§ **Data**
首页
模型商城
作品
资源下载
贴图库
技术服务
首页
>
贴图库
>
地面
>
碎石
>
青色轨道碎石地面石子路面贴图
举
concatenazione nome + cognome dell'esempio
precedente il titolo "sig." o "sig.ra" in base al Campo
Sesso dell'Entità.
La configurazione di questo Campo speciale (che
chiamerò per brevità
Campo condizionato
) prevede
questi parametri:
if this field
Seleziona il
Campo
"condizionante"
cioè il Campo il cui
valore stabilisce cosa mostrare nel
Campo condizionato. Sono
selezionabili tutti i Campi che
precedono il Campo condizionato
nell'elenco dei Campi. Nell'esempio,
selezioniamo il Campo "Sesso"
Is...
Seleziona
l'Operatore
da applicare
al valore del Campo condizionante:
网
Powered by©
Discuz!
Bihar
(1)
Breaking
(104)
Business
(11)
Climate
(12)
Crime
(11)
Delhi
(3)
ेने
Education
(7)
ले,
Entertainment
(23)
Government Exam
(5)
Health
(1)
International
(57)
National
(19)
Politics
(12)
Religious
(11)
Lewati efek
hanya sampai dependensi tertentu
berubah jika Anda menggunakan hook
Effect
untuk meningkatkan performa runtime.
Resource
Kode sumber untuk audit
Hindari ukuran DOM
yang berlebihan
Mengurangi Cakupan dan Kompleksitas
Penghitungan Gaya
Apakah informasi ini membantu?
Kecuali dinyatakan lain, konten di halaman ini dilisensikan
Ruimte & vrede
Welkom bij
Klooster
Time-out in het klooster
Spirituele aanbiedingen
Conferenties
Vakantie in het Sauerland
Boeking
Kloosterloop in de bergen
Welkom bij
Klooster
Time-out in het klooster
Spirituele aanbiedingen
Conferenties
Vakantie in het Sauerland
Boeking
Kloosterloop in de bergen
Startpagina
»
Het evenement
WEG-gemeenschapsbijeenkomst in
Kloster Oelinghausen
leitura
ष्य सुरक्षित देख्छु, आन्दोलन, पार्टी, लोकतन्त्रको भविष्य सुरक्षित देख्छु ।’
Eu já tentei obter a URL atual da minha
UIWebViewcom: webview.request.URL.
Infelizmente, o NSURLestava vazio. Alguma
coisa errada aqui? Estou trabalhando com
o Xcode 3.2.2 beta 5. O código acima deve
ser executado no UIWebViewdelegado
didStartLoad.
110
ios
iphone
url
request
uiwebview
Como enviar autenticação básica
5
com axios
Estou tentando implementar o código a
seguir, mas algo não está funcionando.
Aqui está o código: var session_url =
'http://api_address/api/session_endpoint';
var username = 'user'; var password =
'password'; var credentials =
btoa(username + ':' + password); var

§ **Your goal**
Only one span of lines is wanted: the line with "Estou tentando implementar o código a" and every line after it to the end of the entries, output exactly.

§ **Output of the task**
Estou tentando implementar o código a
seguir, mas algo não está funcionando.
Aqui está o código: var session_url =
'http://api_address/api/session_endpoint';
var username = 'user'; var password =
'password'; var credentials =
btoa(username + ':' + password); var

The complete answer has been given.